Stored data:
--------------------

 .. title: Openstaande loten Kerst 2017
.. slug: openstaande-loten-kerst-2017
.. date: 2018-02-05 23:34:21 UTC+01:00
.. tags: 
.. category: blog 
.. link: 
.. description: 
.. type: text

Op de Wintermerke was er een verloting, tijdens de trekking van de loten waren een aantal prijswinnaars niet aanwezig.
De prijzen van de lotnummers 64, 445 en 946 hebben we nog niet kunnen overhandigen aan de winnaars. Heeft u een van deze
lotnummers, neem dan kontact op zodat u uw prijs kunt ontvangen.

--------------------

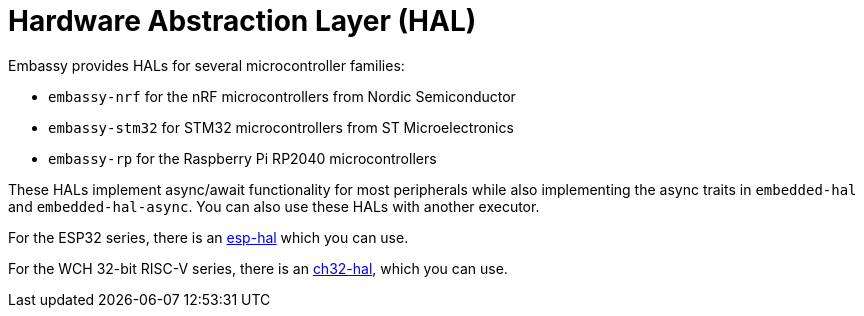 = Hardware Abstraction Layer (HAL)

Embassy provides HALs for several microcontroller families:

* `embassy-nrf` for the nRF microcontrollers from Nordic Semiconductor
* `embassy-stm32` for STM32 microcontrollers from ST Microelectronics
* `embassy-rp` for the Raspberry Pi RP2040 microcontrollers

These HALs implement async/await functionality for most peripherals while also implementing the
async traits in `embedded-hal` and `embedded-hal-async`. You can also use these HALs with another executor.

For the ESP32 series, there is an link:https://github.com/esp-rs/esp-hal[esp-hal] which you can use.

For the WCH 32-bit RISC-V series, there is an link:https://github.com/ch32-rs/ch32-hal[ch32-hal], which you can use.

--------------------

Problem to solve:
Transcribe the lines above between the line holding "Pi RP2040 microcontrollers" and the line holding "For the WCH", inclusive, exactly as they stand and with nothing added.

Completed exercise:
* `embassy-rp` for the Raspberry Pi RP2040 microcontrollers

These HALs implement async/await functionality for most peripherals while also implementing the
async traits in `embedded-hal` and `embedded-hal-async`. You can also use these HALs with another executor.

For the ESP32 series, there is an link:https://github.com/esp-rs/esp-hal[esp-hal] which you can use.

For the WCH 32-bit RISC-V series, there is an link:https://github.com/ch32-rs/ch32-hal[ch32-hal], which you can use.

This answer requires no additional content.